Un criminal en este maldito país tiene más derecho que cualquier ciudadano, no puedo permitirlo”, dice Rodrigo girando hacia nosotros.

Sus ojos se habían enrojecido y emanaba un aura de violencia e ira.

“Amigo, piensa en lo que dices.

Sé que tienes una ira y odio hacia los que causaron esto” le digo.

Rodrigo me mira con ira y arroja al suelo los documentos, “¡Los malditos rebeldes están allí afuera y nos dañan sin recibir castigo alguno!
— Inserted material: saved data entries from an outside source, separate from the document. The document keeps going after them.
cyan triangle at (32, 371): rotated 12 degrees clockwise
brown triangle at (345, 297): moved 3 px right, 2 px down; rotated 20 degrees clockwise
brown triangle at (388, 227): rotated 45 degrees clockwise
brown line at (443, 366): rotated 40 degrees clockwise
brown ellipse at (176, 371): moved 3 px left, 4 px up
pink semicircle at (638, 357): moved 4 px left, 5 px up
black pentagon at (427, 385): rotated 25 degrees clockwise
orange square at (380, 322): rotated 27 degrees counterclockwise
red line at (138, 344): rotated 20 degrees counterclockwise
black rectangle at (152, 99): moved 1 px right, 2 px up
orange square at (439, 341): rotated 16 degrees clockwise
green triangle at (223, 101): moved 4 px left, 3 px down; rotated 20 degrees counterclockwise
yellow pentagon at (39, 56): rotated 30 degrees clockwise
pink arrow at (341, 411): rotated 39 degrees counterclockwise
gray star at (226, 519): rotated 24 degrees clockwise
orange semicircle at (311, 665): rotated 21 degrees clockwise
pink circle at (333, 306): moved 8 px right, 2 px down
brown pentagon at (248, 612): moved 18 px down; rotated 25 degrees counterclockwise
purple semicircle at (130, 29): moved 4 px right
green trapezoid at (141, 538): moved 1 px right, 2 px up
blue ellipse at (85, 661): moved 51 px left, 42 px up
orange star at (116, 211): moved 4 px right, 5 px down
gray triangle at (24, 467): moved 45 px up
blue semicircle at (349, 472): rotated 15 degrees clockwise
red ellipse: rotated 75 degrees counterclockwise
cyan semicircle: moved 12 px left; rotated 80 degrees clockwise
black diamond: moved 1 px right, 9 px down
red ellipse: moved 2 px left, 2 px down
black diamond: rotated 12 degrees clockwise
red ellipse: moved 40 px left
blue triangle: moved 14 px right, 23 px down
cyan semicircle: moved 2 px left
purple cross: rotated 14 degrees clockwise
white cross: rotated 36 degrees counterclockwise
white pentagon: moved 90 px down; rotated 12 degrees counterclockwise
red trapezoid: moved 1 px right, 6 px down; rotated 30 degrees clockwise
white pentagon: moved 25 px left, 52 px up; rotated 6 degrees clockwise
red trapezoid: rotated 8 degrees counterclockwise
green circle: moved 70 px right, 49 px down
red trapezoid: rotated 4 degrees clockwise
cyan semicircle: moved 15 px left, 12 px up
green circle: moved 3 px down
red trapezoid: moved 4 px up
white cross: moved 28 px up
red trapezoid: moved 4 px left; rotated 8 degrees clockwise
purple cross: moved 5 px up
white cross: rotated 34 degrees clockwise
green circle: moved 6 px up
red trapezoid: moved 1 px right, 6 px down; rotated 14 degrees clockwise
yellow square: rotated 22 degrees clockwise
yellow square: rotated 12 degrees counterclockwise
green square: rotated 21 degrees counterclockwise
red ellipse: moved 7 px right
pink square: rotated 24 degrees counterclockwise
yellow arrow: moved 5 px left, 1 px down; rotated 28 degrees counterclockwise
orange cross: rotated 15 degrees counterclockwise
¿Qué les hizo mi familia para recibir ese castigo?

¡Nada!

¡Dime qué daño podría haber hecho una niña pequeña para ser asesinada de esa puta manera!

Y a pesar de eso… los dejaron vivos… ¡No han pagado y vagan por allí!” Las lágrimas de Rodrigo se escurren por su rostro, así, me acerco a él y pongo mis manos en sus hombros, “viejo… de verdad entiendo tu dolor, si a mí me hubiera pasado incluso estaría peor”.

“Entonces únete conmigo, todos, unamos fuerzas.

Derrotemos a esos malditos parásitos de la sociedad, no sabrán que los golpeó.

¡Acabemos con ellos de una vez por todas!”, exclama.

“Rodrigo, lo que dices es demasiado salvaje”, dice Emily.

“¿Salvaje?

¡¿Salvaje?!

¡¿Yo?!

¡Ellos son las malditas bestias!

¡Por favor, chicos!

No me hagan esto… Son mis amigos… Solo ustedes podrían ayudarme…” “Lo sabemos, Rodrigo.

Pero lo que estás planeando es una locura, ¿acabar con todos?

Serías tratado como un criminal, todos en realidad.

No solo los estarías cazando, sino que, los matarías.

Eso te convierte en un asesino”, digo, mostrando un rostro serio.

“Rodri…” Diana se enmudece y agacha su rostro.

“Bien, no necesito que me ayuden, yo mismo lo haré.

Ustedes solo me estorbarían, a final de cuentas yo soy el velocista aquí”, dice, con una mirada orgullosa.

“Rodrigo, basta.

Lo que estás diciendo es una puta locura” Sandra regresa y confronta a nuestro amigo.

“Es verdad, solo te pondrás en riesgo, podrías morir”, dice Emily.

“¿Morir?

No suena tan malo… después de todo, ya no tengo a nadie conmigo”.

“Nos tienes a nosotros… me tienes a mí” Diana se acerca a él y sujeta su mano con cautela, sin embargo, él se arrebata y retrocede.

“Ustedes no son mis amigos, son solo unos farsantes… se niegan a apoyarme, ¿por qué?

Creí que eran familia, pero, son solo compañeros más” Rodrigo nos mira a todos con odio.

“Fíjate en lo que dices, Rodrigo” lo señalo y me exalto un poco.

“Tú, Eric.

¡Solo piensas en ti y en tu mujer!

¡No piensas en nadie más!

¡Eres un maldito desleal!

¡Hijo de perra!” en ese momento, Rodrigo se lanza contra mí y caemos al suelo.

“¡Hijo de puta!

¡No eres mi amigo!

¡No lo eres!”, exclama mientras me lanza golpes directo al rostro, pero por fortuna puedo cubrirme con mis brazos.

Rápidamente, los adultos ven la situación y salen de la sala de velación.

Los chicos intentan quitarme a Rodrigo de encima mientras que mis papás me ayudan a levantarme.

“¡Más vale que te calmes, Rodrigo!”, exclamo mientras me libero del agarre de mis padres.

“¡No tienes una puta idea de lo que estoy pasando!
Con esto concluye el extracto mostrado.